Published August 27, 2024
By: Sneha Lele and Kimberly Mann Bruch, SDSC Communications
For the past two years, UC San Diego Computer Science Student Akash Palla has been involved with an array of research projects with the High Performance GeoComputing Laboratory (HPGeoC) at the San Diego Supercomputer Center (SDSC) at UC San Diego. Working with HPGeoC Director Yifeng Cui, Palla has optimized a real-world earthquake wave propagation code to run more effectively on high performance resources including Frontier, the world’s most powerful supercomputer to date housed at the Oak Ridge Leadership Computing Facility.
“My experience under Dr. Cui these past two years has been an invaluable opportunity to apply and extend upon the foundational knowledge I gained during my undergraduate degree at UCSD, and I am grateful to continue this work as a graduate student,” Palla said. ”It has been inspiring to see the meaningful impacts and scale of my and our lab’s work, deploying and running code across multiple supercomputers nationwide and scaling up to thousands of nodes and GPUs.”

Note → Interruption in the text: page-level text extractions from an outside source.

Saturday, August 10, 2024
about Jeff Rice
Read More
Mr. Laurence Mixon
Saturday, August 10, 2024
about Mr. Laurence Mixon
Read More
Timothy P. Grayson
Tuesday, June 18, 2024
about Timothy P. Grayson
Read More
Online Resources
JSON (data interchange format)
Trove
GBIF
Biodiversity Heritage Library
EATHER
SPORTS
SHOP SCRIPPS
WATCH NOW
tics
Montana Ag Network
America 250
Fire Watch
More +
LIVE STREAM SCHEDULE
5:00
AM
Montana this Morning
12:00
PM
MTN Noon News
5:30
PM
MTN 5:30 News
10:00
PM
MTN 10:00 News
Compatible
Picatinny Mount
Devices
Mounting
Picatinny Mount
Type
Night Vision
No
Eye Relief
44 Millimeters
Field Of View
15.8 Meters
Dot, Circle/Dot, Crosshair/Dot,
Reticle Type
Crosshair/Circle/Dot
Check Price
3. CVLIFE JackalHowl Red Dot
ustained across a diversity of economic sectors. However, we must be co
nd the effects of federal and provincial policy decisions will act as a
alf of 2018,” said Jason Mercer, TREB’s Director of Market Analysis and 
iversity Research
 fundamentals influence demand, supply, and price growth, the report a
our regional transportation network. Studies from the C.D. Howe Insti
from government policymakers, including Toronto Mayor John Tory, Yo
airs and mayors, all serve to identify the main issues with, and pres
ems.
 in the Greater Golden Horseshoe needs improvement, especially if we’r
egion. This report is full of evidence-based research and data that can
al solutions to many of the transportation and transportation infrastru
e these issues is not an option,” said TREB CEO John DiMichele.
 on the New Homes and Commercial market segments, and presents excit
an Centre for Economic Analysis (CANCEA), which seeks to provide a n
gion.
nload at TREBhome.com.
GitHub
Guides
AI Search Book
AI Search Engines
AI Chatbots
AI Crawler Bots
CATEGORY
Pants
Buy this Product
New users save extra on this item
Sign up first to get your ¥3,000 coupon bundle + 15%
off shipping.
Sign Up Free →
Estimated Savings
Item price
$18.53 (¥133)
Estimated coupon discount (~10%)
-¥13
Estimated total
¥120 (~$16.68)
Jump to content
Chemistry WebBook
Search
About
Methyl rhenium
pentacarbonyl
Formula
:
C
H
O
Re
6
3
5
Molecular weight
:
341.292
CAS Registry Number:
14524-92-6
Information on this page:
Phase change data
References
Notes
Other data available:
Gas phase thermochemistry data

Palla said that this research internship has helped him build on the conceptual knowledge learned in UC San Diego’s parallel computing courses (CSE 160 and CSE 260) and apply that knowledge to applications on a large scale.
Palla started his SDSC internship with a Microsoft Azure Accelerator project, in which, Cui said that, Palla “single handedly completed the installation of code, compiler and the environment, for the experiment of end-to-end simulation pipeline in the cloud.”
“It is truly inspiring to realize the substantial impact of my work, especially as an undergraduate student, having the rare opportunity to run code on thousands of GPUs on some of the world's fastest supercomputers."
Also involved in supporting a nonlinear earthquake simulation running on nearly a half million of CPU cores, Palla created the visualizations of the Big One along the San Andreas Fault.
Most recently, Pala has ported and optimized a state-of-the-art earthquake simulation code on Frontier. “Palla’s work, such as the one on Frontier involving complex surface topography and detailed underground structures, made possible of petascale 3D wave propagation simulations of earthquake ground motions on the system, where quadrillions of calculations per second were achieved,” Cui said. “We recently presented this work at annual meetings for the National Science Foundation CSSI project and for the Statewide California Earthquake Center (SCEC).”
In addition to his experience at SDSC, this summer Palla has been working as a software engineering intern for Roblox where he utilizes several packages for infrastructure and observability tasks.